QUOTED PASSAGE |

Ok first I'm not cherry picking anything so don't even try barking up that tree. I'm literally reporting all of the major economic data that's coming out. Secondly there have been largely positive numbers since we left the recession in 2009. The hole was so big that it took years to recover. Third I will continue to report these results objectively indefinitely as long as the Buzzboard is alive and well. Fourth if the economy starts growing at 4 or 5% the fed will panic and raise rates faster than it planned in an effort to cool it off so we don't get high inflation and an eventual recession from overheating. Fifth the first part of the statement you selected is nothing more than pent up demand. The second part is related to the overheating comment above. If they start doing more because of tax and regulatory relaxation expect Yellen and company to step in and check it if it gets out of hand.Bryce wrote:Pretty easy to cherry pick positive numbers in a narrow time frame.
Fact is, Obama will leave office with an average GDP during his time in office at about 1.6 percent. Even the Carter economy beat those numbers by quite a bit.
I don't think you could find too many people.that would tell you the Carter economy was very good.
The following from above should.not.be.discounted:
Some manufacturers reported a bounce in their clients' willingness to spend after the November election, as uncertainty about the result had lifted. Several surveys of business confidence have also shown that executives are hopeful for fewer regulations and lower taxes under the new administration
Finally I have a few pieces of data today. We'll start with the ADP Private Sector Payrolls Report for December which showed a gain of 153,000 jobs which is slightly below the full 2016 monthly average:
WASHINGTON (AP) — U.S. companies reported a modest gain of 153,000 jobs last month, all in service industries such as retail and health care. The report provided the latest evidence of the economy's transition away from manufacturing and other blue-collar work.

Items listed in a dataset:
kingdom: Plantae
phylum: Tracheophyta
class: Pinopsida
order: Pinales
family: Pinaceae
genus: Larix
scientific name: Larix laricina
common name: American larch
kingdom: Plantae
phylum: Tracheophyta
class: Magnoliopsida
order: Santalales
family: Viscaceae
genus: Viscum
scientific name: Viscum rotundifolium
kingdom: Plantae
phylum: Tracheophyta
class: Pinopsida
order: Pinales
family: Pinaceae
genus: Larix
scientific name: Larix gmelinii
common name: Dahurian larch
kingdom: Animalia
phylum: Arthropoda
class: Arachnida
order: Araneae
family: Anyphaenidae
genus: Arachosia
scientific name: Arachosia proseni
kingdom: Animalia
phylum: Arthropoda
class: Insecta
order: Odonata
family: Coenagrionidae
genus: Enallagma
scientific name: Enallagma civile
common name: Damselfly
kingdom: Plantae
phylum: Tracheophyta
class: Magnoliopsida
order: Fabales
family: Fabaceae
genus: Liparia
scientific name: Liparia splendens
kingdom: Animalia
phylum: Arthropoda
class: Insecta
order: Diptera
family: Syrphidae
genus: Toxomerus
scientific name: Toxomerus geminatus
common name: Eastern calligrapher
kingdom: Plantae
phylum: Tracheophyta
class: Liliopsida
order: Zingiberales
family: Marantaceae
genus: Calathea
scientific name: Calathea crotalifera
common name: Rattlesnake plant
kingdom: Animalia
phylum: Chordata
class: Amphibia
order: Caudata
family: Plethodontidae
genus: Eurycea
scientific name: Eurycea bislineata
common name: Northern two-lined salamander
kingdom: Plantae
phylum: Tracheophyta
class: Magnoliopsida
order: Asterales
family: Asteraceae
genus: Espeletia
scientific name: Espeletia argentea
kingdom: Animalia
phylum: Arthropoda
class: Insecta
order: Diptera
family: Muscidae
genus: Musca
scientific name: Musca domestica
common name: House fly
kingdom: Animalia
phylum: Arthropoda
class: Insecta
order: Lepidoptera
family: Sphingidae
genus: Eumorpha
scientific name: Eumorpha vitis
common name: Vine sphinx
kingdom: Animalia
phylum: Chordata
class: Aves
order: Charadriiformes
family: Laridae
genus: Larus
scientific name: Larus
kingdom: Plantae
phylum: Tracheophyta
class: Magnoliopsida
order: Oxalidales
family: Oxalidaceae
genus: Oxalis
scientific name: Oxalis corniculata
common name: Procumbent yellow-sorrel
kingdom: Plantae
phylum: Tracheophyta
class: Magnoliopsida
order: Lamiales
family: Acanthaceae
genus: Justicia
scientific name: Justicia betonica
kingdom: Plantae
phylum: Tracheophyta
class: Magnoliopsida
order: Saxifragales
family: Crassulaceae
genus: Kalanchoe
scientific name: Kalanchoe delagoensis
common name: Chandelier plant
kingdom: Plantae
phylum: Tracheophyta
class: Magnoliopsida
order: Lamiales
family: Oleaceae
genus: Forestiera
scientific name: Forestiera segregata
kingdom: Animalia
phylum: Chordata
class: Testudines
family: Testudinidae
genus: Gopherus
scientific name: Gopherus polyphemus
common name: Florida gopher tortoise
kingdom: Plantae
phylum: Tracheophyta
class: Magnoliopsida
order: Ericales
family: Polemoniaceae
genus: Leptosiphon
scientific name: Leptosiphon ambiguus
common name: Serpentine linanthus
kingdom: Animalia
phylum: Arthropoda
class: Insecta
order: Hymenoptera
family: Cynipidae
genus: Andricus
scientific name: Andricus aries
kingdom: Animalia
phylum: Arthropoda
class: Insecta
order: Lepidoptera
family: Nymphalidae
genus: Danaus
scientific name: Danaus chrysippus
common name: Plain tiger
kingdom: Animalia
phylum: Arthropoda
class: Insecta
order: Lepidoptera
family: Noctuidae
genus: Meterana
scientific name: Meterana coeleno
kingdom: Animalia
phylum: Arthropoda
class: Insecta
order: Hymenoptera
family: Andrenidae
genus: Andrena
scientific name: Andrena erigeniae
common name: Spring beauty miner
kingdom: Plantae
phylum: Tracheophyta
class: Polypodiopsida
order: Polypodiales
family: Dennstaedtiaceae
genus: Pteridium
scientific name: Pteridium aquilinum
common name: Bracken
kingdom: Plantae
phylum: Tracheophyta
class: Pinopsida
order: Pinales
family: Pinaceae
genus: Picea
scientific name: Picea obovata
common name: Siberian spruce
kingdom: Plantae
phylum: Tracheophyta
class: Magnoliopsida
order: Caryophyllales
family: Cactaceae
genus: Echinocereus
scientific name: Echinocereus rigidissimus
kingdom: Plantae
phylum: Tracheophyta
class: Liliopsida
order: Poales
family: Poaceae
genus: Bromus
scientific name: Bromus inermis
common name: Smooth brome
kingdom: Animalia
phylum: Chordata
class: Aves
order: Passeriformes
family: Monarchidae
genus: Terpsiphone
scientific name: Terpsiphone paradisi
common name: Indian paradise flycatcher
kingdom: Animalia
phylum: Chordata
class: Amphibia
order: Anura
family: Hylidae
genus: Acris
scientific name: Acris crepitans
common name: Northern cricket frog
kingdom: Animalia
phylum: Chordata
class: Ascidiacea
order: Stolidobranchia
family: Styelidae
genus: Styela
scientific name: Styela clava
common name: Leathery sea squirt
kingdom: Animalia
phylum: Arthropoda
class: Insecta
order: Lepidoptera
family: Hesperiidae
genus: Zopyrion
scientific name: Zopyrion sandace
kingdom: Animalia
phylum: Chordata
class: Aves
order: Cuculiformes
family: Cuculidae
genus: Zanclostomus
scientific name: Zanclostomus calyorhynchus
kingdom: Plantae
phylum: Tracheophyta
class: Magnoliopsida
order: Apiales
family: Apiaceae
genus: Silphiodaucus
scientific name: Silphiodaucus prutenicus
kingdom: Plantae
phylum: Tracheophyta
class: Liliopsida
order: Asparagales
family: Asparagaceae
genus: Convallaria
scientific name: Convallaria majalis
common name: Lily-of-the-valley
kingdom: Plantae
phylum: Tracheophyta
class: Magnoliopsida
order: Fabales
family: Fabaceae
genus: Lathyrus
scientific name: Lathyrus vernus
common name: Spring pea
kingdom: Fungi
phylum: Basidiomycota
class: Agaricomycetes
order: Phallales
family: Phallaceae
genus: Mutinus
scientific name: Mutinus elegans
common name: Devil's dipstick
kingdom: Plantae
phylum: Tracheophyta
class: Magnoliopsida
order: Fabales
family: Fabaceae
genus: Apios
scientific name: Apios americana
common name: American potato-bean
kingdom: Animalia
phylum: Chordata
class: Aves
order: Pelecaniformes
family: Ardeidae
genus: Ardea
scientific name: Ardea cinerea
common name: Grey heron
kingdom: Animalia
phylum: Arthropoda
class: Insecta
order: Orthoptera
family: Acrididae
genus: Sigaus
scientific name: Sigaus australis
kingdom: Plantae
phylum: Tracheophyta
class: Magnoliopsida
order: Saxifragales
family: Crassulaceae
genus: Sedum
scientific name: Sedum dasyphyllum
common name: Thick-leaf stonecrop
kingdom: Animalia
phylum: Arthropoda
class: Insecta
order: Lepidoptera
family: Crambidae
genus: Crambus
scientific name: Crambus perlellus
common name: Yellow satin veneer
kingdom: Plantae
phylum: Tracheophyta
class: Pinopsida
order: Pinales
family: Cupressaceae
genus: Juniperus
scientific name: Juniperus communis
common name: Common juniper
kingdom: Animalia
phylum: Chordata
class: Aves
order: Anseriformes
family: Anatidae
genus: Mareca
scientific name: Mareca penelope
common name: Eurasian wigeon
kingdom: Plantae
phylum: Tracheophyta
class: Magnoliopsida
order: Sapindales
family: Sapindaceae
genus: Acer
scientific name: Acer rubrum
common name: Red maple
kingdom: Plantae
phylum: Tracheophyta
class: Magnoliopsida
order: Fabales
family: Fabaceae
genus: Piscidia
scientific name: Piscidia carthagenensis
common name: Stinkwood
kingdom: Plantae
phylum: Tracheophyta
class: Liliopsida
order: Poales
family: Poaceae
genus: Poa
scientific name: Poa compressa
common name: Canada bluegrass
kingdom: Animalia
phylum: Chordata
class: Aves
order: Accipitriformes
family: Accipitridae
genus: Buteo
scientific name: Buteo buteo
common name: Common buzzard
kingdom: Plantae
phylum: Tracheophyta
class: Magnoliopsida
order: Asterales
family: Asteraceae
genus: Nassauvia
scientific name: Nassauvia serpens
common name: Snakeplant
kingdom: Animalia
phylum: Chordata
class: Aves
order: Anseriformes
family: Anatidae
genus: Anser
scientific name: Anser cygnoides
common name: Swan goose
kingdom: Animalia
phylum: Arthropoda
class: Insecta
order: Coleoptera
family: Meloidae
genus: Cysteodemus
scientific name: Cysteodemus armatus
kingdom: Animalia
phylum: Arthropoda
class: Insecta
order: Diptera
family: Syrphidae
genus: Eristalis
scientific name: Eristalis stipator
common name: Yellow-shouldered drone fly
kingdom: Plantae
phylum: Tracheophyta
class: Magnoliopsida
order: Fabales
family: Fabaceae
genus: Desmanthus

STUDY QUESTIONS |
1) In the post on economic data, replace "quite a bit" with "a wide margin" in the passage starting with "Fact is, Obama" and going on through "quite a bit.".
2) Write the next part of the post on economic data, picking up after its final sentence.

ANSWERS BY TASK |
1)
Fact is, Obama will leave office with an average GDP during his time in office at about 1.6 percent. Even the Carter economy beat those numbers by a wide margin.

2)
Payroll provider ADP said Thursday that hotels and restaurants added 18,000 jobs in December, while higher-paying professional and business services, such as engineering, added 24,000. Manufacturers lost 9,000 jobs and construction firms shed 2,000.
Hiring has been steady this year, but most of it has been in both higher- and lower-paying service jobs. Factories, by contrast, have cut workers as a strong dollar and weak overseas growth have hammered exports of U.S. goods.
The mining industry, which includes oil and gas drilling, also lost jobs last year amid low energy prices. Those trends pose challenges for President-elect Donald Trump's plans to boost job growth in those sectors.
The report also points to a modest slowdown in hiring. Businesses added a robust 215,000 jobs in November. Hiring averaged 174,000 jobs a month in 2016, according to ADP, down from an average of 209,000 in 2015. Most economists expect job gains to slow a bit more in 2017 because businesses have a smaller pool of unemployed people to hire from.
The economy picked up in the July-September quarter, expanding at a solid 3.5 percent annual rate, but growth is expected to be sluggish for all of 2016. Still, consumer confidence has jumped since the election, particularly among Republican voters, and the stock market is near record highs.
Businesses are also confident enough in future consumer demand to hold onto their workers. Applications for unemployment benefits, a proxy for layoffs, fell to just 235,000 last week, nearly the lowest level since 1973.
The ADP data cover only private businesses and often diverge from official figures. Economists forecast that the government's jobs report, to be released Friday, will show a gain of 173,000, according to data provider FactSet.
That report may also show that the unemployment rate ticked up to 4.7 percent in December, up from 4.6 percent the previous month, economists expect. Still, that is a low rate that suggests employers may have to offer higher pay to attract and keep workers. That could deliver broader pay gains for more Americans.